I am studying MIPS instructions and this problem is confusing me a bit because the MIPS documentation seems to be saying something different from the answer provided. Here is the problem and answer:

What registers are referred to and/or changed in this instruction at location 0x5000?

0x5000 : 0x0140F809

answer:

Opcode=0x00, R type, Function=0x09 (jalr), Rs=10($t2)

jumps to address in $t2

puts 0x5004 in $ra

However, from the documentation, it says that in register 31 ($ra), it puts the PC + 4. So since the instruction is executing at address 0x5000, the PC should be 0x5004 right? So shouldn't the JALR instruction put 0x5004 + 4, or 0x5008, into the PC and not 0x5004?

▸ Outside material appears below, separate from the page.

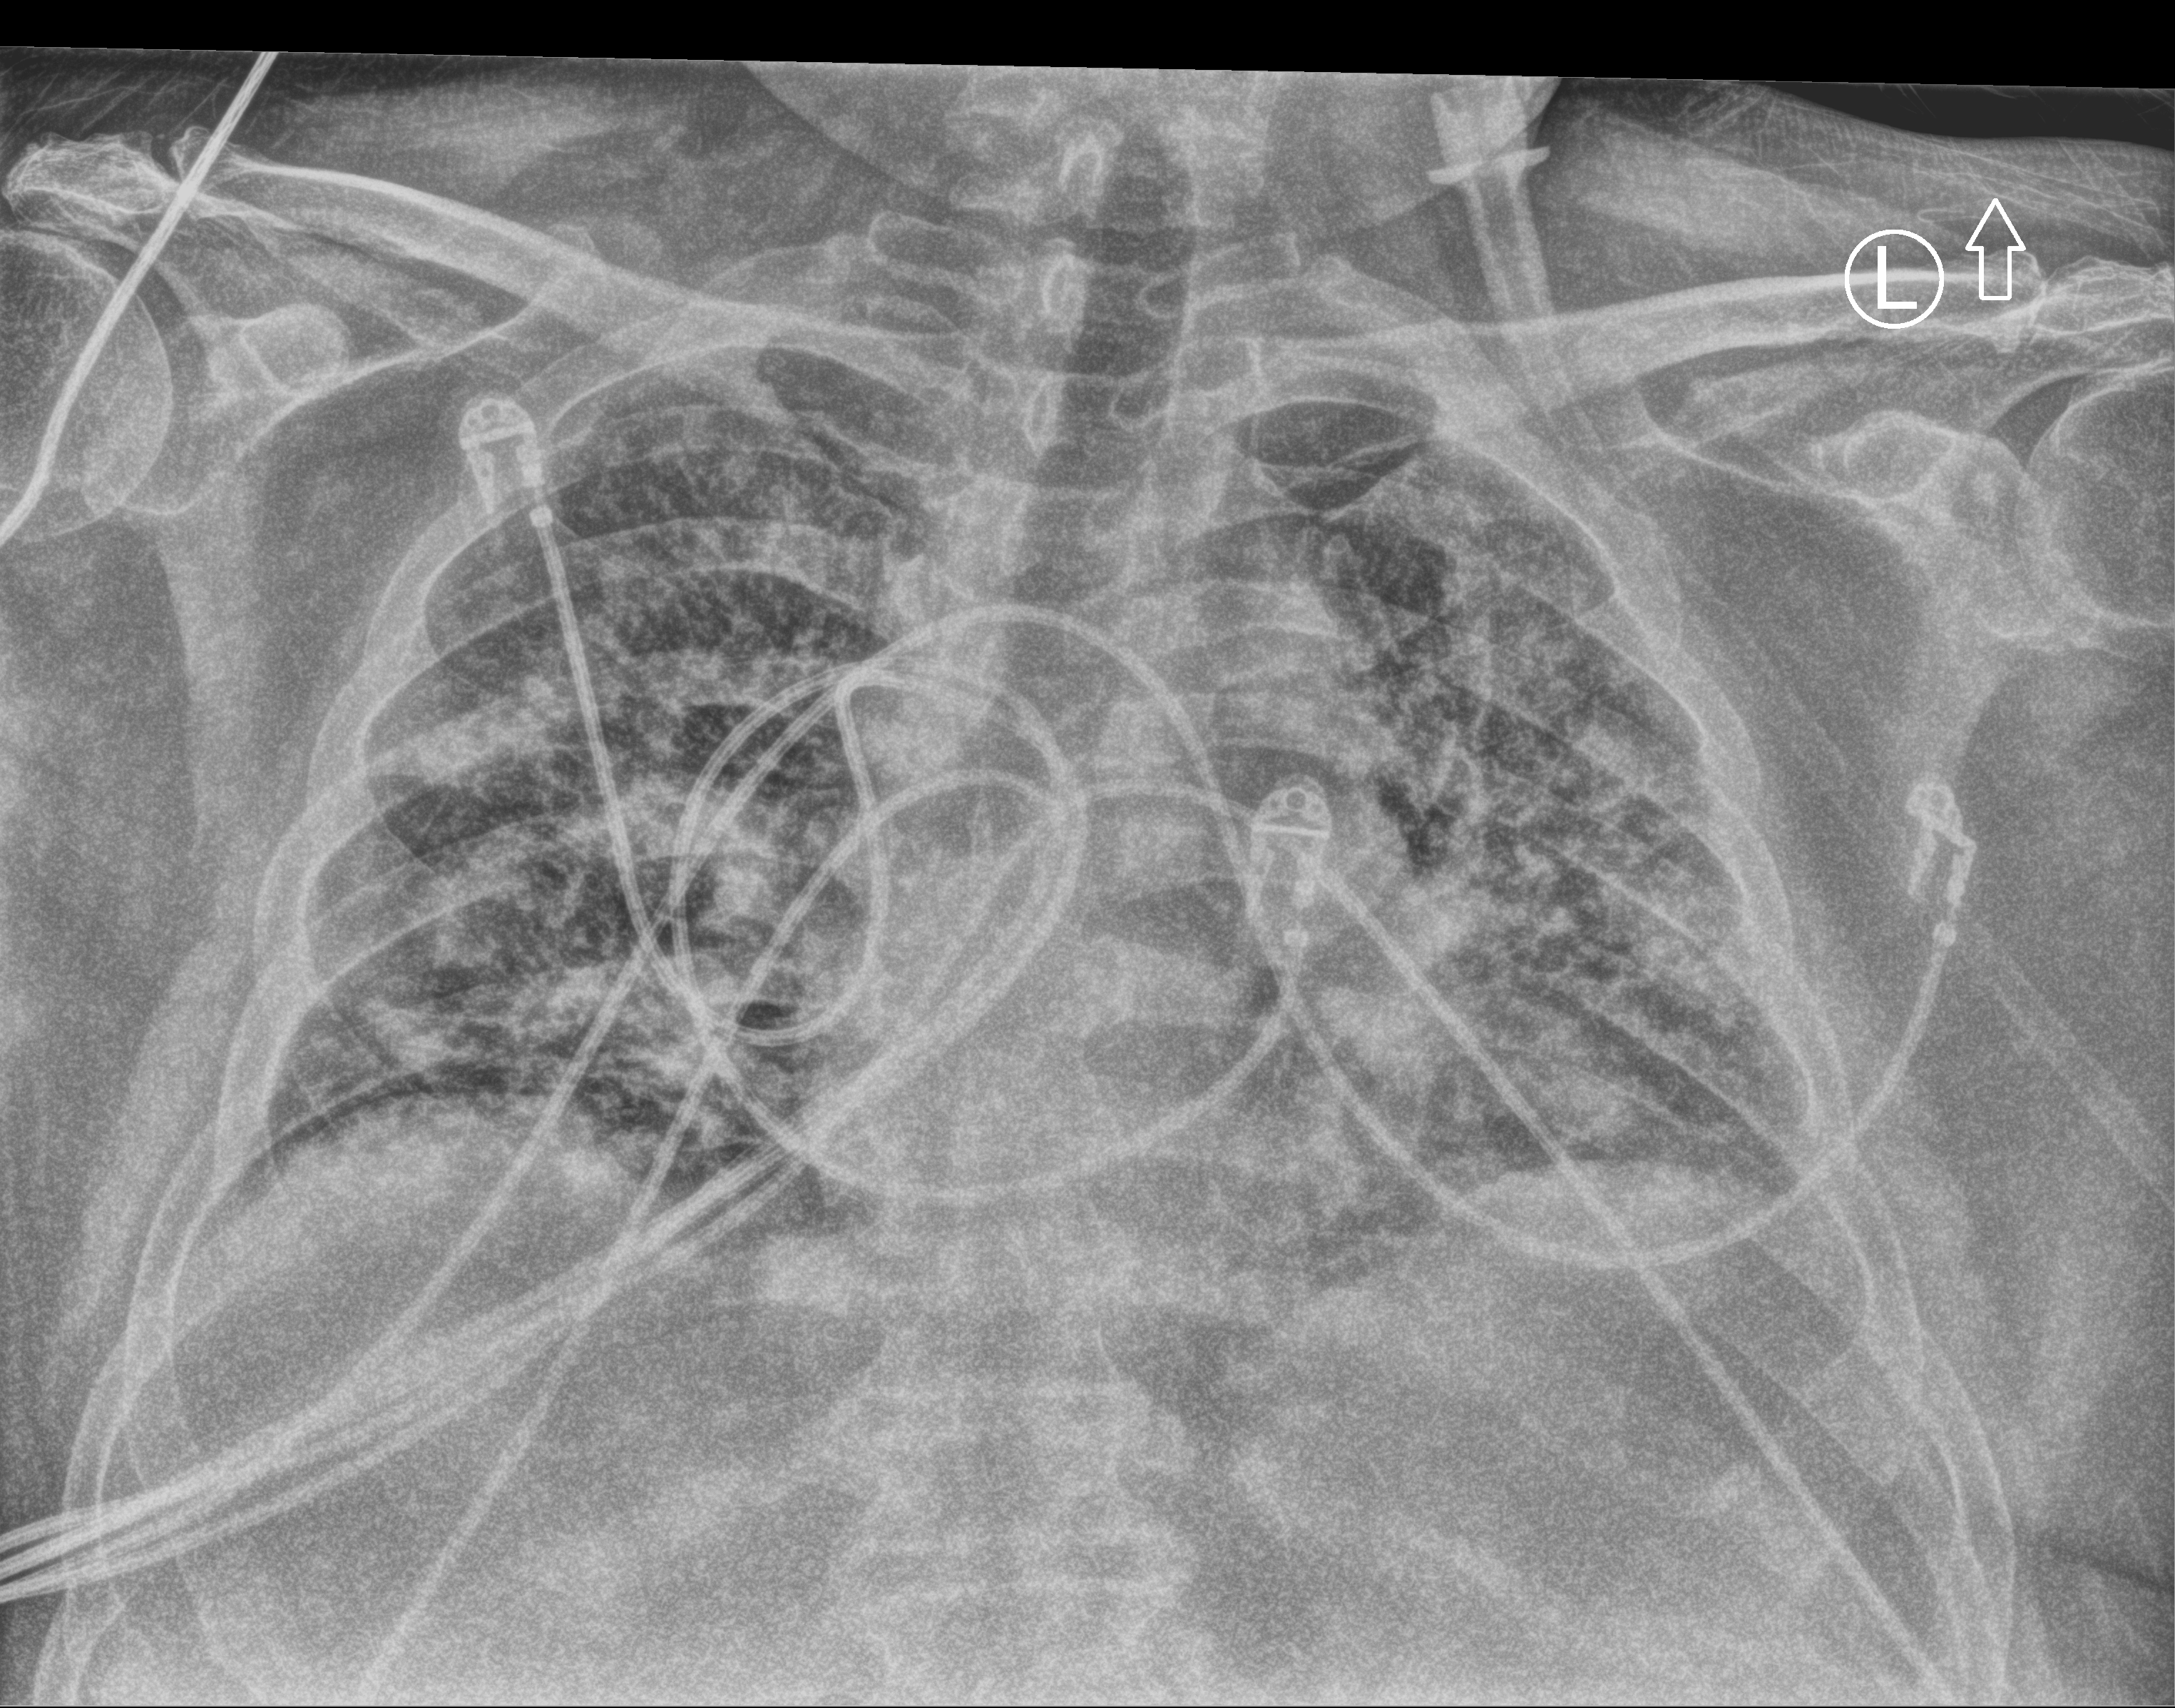
Bedside chest radiograph (computed radiography); anteroposterior (AP) projection. Patient hospitalised with COVID-19; male, aged 18–59 years.
Hospital-stay facts (about this admission, not read from this image; timing relative to this image not recorded): length of hospital stay: 25 days; mechanically ventilated during this hospital stay: no; COPD (admission record): no.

To me it makes sense that it should jump back to 0x5004 since that is technically the next instruction after the jump, but the documentation explicitly says R[31] = PC + 4 so it is confusing me a little bit, which would be x5008. Thanks!

1
mips

1 Answers

2
votes

The thing you have to consider are branch delay slots.

First let's handle the case where they're off. This is the default for simulators like spim and mars. Things are simple:

5000: jalr $10                      # (1) $31 will have 5004
5004: nop                           # (2) this executed upon return

This is the way most architectures work.

But, mips has [the aforementioned] branch delay slots.

If the delays are enabled [in simulators] or real hardware, after every transfer of control instruction (e.g. branch, jump, jal, jalr) is a single instruction that follows in the delay slot that is unconditionally executed before the branch is actually taken [or not]:

5000: jalr $10                      # (1) $31 will have 5008
5004: nop                           # (2) this executed _before_ branch taken
5008: nop                           # (3) this executed upon return

So, the effective execution order is actually (2), (1), (3).

In the general case, you have a three step sequence:

5000: beqz $10,foobar               # (1) conditional branch to foobar
5004: nop                           # (2) executed _before_ branch taken
5008: nop                           # (3) executed _after_ if branch _not_ taken

Once again, the effective execution order will be (2), (1). Then, either the first instruction of foobar is executed [if the branch was taken] or the instruction at 5008 (3) will be executed if the branch is not taken.

Okay, you may be asking why?

In early MIPS chips, instructions were prefetched. For example, the instruction for cycle N+1 was prefetched [and possibly predecoded] in cycle N (a one cycle delay).

So, on cycle N, the instruction execution unit is executing the instruction fetched in cycle N-1 (e.g. 5000), the instruction prefetch unit is fetching the next instruction (at 5004). They overlap with the one cycle delay. In cycle N+1, the execution unit is executing the prefetched instruction (at 5004) and the prefetch unit is prefetching the next instruction (at 5008).

This works great until a conditional transfer of control instruction is encountered.

Without the delay slot, the processor would have to stall, and the instruction after the branch that got prefetched on the same cycle as the branch was executed would be wasted. With the delay slot execution, you can usually populate the slot with something useful, so the prefetch needn't be wasted.

But, it does makes things a bit more complicated.